Data START

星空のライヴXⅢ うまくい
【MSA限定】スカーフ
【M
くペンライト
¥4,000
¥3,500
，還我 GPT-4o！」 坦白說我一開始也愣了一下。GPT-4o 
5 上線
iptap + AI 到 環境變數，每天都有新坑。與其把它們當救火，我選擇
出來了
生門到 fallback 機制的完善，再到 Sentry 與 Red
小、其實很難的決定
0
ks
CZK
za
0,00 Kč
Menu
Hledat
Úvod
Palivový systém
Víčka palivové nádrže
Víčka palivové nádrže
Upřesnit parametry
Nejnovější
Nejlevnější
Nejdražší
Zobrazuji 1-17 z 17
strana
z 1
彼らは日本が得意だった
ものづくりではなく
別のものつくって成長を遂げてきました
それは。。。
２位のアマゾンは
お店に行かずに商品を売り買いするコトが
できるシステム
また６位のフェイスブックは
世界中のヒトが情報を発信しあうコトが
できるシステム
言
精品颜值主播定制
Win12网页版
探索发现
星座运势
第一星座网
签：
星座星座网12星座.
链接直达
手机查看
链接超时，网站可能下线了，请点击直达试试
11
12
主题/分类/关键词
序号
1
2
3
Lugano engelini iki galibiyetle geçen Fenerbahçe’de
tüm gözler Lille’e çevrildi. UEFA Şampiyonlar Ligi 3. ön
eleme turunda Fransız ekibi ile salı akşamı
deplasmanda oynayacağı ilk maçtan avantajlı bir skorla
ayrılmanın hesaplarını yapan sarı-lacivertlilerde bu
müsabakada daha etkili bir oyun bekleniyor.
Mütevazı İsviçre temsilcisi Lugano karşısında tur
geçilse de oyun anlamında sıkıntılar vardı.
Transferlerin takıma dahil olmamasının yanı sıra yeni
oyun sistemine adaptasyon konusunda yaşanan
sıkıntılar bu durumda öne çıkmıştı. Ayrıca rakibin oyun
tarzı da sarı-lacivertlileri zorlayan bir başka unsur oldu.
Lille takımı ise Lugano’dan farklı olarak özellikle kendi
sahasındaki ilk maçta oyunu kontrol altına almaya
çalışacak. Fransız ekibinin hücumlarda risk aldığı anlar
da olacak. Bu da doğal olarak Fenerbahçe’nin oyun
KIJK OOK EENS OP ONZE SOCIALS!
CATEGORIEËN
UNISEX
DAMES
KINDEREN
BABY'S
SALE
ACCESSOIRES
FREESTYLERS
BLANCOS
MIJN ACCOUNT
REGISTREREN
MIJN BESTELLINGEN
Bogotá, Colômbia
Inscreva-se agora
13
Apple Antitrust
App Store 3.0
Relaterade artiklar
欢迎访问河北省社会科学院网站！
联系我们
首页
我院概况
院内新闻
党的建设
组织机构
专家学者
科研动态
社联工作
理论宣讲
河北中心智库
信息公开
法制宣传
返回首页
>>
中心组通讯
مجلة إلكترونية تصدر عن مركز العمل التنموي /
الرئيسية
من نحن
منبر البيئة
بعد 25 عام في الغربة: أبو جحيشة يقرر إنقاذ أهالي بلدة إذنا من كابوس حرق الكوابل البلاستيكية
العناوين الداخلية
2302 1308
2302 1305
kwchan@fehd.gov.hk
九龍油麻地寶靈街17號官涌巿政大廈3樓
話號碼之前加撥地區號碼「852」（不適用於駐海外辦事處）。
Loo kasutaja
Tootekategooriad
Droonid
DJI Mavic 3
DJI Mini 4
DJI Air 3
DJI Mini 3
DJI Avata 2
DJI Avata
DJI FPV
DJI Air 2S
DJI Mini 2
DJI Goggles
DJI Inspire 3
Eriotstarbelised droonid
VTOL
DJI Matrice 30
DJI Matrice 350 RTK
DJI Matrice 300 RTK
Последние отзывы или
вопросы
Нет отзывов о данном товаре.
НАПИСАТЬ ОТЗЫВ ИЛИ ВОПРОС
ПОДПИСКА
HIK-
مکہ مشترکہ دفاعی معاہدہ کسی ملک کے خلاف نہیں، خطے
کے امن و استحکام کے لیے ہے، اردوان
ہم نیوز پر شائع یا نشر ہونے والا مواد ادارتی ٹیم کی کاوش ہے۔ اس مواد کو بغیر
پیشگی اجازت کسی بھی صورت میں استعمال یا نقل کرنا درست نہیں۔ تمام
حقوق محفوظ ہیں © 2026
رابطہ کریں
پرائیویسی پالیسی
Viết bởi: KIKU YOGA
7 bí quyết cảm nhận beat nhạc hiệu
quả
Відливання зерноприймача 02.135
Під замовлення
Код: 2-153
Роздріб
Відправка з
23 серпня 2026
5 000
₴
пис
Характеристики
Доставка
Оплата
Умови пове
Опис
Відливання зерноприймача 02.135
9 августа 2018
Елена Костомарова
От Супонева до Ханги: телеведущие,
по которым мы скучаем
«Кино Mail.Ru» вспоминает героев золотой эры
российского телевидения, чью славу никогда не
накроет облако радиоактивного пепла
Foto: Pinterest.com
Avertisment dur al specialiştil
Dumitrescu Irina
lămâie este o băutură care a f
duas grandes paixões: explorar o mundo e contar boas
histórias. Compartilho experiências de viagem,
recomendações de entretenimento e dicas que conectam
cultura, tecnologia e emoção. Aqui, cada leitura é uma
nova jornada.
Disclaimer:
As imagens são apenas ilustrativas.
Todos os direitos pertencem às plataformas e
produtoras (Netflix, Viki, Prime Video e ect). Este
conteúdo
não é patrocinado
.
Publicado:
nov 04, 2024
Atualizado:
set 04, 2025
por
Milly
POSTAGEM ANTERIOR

Data END

#### Task to complete:
Please retype the listing, starting at its first line and ending at the line that contains "deplasmanda oynayacağı ilk", with both of those lines included.

#### Exercise output:
星空のライヴXⅢ うまくい
【MSA限定】スカーフ
【M
くペンライト
¥4,000
¥3,500
，還我 GPT-4o！」 坦白說我一開始也愣了一下。GPT-4o 
5 上線
iptap + AI 到 環境變數，每天都有新坑。與其把它們當救火，我選擇
出來了
生門到 fallback 機制的完善，再到 Sentry 與 Red
小、其實很難的決定
0
ks
CZK
za
0,00 Kč
Menu
Hledat
Úvod
Palivový systém
Víčka palivové nádrže
Víčka palivové nádrže
Upřesnit parametry
Nejnovější
Nejlevnější
Nejdražší
Zobrazuji 1-17 z 17
strana
z 1
彼らは日本が得意だった
ものづくりではなく
別のものつくって成長を遂げてきました
それは。。。
２位のアマゾンは
お店に行かずに商品を売り買いするコトが
できるシステム
また６位のフェイスブックは
世界中のヒトが情報を発信しあうコトが
できるシステム
言
精品颜值主播定制
Win12网页版
探索发现
星座运势
第一星座网
签：
星座星座网12星座.
链接直达
手机查看
链接超时，网站可能下线了，请点击直达试试
11
12
主题/分类/关键词
序号
1
2
3
Lugano engelini iki galibiyetle geçen Fenerbahçe’de
tüm gözler Lille’e çevrildi. UEFA Şampiyonlar Ligi 3. ön
eleme turunda Fransız ekibi ile salı akşamı
deplasmanda oynayacağı ilk maçtan avantajlı bir skorla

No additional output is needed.